What you need to do
Carry on the passage about PLS-C analyses of cortical volumes and cognition, beginning right after its last sentence.

Provided text

MB-PLS-C analyses were significant (p<1e-6). Reconstructed latent components of $$$\bf{R}$$$ described component-specific cortical-cognitive correlations and latent covariates (Figure 2). Two significant LVs explaining 93.15% of block covariance. LV1 (p<1e-6, explained-variance:83.29%), identified positive associations between cortical volumes and IED-IS, SSP-SL and SWM-S in both groups. Cortical volumes showed predominantly negative associations with PAL-TE, PAL-SC, IED-ES and SWM-TE. LV2 (p=1e-3, explained-variance:9.86%) showed group-wise differences between cognition-cortical volume correlations. In patients, PAL-TE and PAL-SC associated negatively, and IED-IS, SSP-SL, SWM-S associated positively with cortical volumes. Reversed trend in HCs with positive PAL-cortical volume correlations.
Standard PLS-C analyses were significant (p<1e-6), with LV1 (p<1e-6, explained-variance:88.01%). PLS-C-R analyses were also significant (p<1e-3), with LV1 (p=7e-3, explained-variance:63.83%). For both PLS-C and PLS-C-R, LV1 showed predominantly stronger cortical-cognition correlations in patients (Figure 3A-B), replicating structure of respective input correlation matrices.

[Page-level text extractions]
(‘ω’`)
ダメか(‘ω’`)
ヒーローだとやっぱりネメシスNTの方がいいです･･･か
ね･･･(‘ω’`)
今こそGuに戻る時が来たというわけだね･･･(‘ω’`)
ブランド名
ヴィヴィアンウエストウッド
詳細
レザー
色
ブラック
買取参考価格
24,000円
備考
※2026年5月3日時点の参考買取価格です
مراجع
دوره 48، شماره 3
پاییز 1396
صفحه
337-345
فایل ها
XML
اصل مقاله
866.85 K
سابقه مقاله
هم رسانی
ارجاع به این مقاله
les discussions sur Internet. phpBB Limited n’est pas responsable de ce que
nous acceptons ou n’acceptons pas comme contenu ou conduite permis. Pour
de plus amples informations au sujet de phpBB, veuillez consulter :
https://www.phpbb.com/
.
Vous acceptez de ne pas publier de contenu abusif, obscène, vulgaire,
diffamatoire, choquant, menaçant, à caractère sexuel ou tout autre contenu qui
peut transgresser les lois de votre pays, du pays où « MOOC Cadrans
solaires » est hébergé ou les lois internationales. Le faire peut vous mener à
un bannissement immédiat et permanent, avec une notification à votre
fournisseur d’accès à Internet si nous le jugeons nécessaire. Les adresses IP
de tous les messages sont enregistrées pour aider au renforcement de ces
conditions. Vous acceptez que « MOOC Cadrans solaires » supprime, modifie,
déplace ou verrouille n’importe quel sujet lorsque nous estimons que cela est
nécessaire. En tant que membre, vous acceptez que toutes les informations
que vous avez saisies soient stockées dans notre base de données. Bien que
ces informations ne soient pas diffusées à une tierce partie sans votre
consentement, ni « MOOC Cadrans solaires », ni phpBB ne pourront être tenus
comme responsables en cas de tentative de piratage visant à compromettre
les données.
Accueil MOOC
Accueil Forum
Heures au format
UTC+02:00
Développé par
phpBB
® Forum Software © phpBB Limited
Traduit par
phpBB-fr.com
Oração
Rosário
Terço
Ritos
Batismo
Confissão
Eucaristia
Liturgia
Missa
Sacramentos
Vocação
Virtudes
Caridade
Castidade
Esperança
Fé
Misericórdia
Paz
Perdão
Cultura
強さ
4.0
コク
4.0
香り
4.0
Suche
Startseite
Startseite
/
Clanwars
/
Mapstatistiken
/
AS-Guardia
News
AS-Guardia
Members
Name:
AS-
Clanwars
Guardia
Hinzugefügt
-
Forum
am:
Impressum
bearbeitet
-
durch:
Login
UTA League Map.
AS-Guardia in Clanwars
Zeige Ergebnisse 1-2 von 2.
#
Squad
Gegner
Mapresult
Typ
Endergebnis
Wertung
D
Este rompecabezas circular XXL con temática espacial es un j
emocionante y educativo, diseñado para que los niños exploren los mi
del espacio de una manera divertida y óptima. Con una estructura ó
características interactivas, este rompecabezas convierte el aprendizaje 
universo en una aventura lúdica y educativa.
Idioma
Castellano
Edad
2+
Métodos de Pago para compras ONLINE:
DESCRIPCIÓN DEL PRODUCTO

==

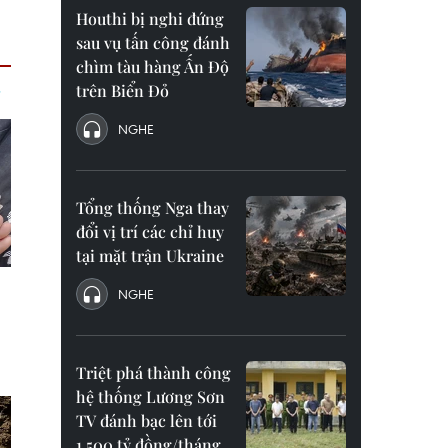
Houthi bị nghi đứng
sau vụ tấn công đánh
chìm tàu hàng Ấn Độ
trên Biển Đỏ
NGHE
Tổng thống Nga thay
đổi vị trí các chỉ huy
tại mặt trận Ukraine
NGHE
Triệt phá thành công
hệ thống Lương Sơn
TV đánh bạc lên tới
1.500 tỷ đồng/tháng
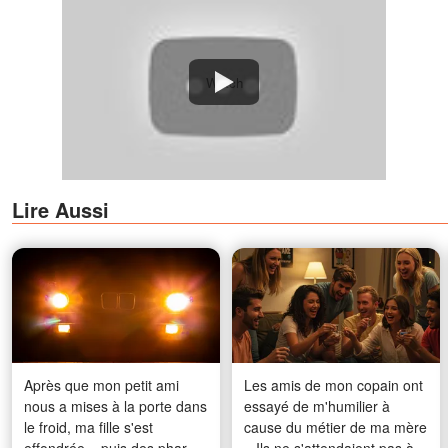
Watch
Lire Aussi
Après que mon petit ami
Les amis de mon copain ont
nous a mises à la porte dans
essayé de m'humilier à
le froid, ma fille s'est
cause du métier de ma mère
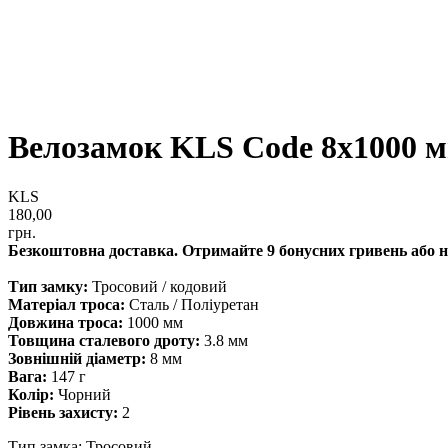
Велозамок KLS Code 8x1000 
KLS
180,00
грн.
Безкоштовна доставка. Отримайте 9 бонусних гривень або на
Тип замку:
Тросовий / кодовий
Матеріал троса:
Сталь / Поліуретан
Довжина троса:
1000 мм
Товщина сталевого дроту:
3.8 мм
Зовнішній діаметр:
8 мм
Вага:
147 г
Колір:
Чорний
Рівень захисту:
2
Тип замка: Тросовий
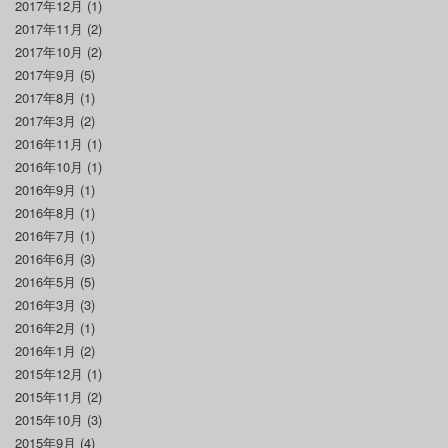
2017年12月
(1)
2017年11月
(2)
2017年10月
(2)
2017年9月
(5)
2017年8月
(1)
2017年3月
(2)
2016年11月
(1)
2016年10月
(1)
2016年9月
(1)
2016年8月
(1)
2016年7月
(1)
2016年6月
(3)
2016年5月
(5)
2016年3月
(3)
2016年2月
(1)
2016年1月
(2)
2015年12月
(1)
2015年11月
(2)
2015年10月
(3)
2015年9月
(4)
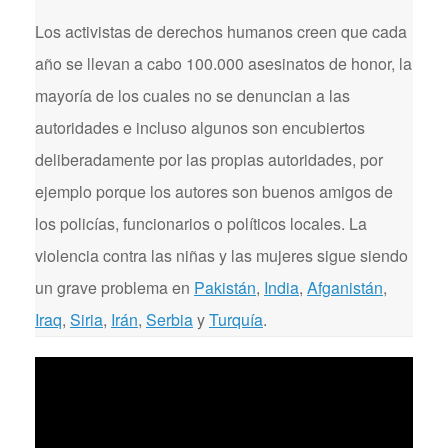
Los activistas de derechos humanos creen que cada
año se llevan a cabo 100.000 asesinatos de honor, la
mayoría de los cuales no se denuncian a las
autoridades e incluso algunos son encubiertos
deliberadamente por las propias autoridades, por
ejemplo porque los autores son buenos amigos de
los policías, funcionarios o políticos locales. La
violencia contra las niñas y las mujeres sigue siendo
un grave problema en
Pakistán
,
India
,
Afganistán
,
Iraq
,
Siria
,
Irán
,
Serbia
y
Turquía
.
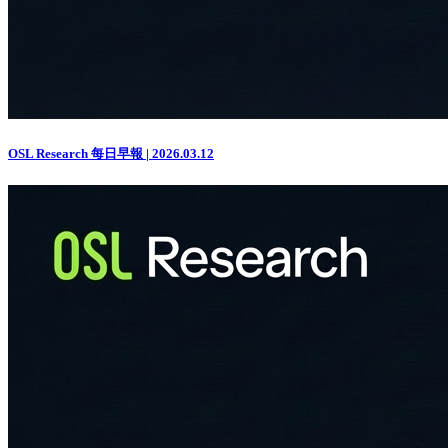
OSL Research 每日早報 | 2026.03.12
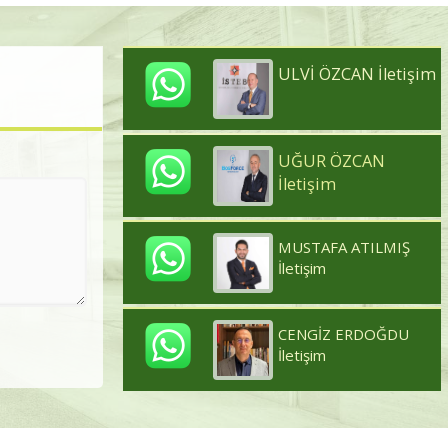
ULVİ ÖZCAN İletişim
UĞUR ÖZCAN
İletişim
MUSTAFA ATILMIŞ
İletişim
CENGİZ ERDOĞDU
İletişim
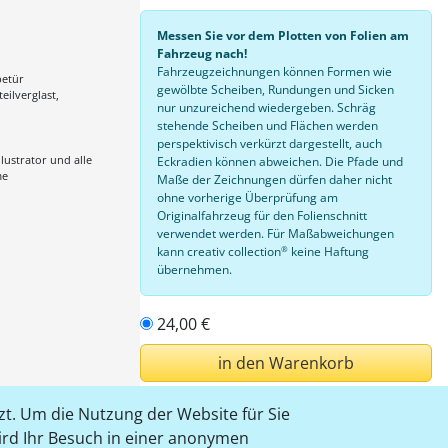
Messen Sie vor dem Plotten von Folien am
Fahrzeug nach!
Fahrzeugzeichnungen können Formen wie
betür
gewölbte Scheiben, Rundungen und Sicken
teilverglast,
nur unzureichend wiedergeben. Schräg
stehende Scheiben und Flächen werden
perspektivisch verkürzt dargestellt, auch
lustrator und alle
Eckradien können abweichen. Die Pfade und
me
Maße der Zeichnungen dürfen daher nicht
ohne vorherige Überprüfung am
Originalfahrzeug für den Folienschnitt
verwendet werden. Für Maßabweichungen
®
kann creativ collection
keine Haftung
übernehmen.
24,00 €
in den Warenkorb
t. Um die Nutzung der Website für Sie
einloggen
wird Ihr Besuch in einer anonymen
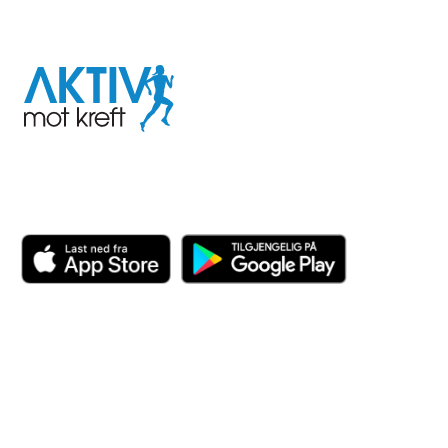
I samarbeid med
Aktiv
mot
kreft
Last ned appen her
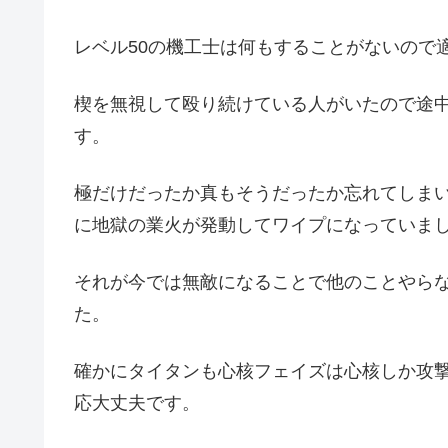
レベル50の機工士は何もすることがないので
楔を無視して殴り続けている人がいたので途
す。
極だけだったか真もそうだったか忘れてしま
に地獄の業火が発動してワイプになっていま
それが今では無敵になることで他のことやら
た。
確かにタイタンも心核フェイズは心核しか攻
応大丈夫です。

Exercise response
Latent cortical-cognition saliences
Cortical volume saliences from LV1 associated more strongly to cognition saliences in patients (Figure 4 A-B). LV2 described a relationship between PAL-derived cognitive measures and IED-interdimensional-set-shifting task and regional volumes.

Conclusion

A multiblock PLS-C framework is proposed to identify latent associations between data and covariate blocks. Latent cortical-cognition associations in treatment-resistant schizophrenia offer insights into relationships between structural abnormalities and cognitive domains.

Acknowledgements

BE received funding from The Lundbeck Foundation (R316-2019-191)

References

[1] Krishnan A, Williams LJ, McIntosh AR, Abdi H. Partial Least Squares (PLS) methods for neuroimaging: a tutorial and review. Neuroimage. 2011 May 15;56(2):455-75.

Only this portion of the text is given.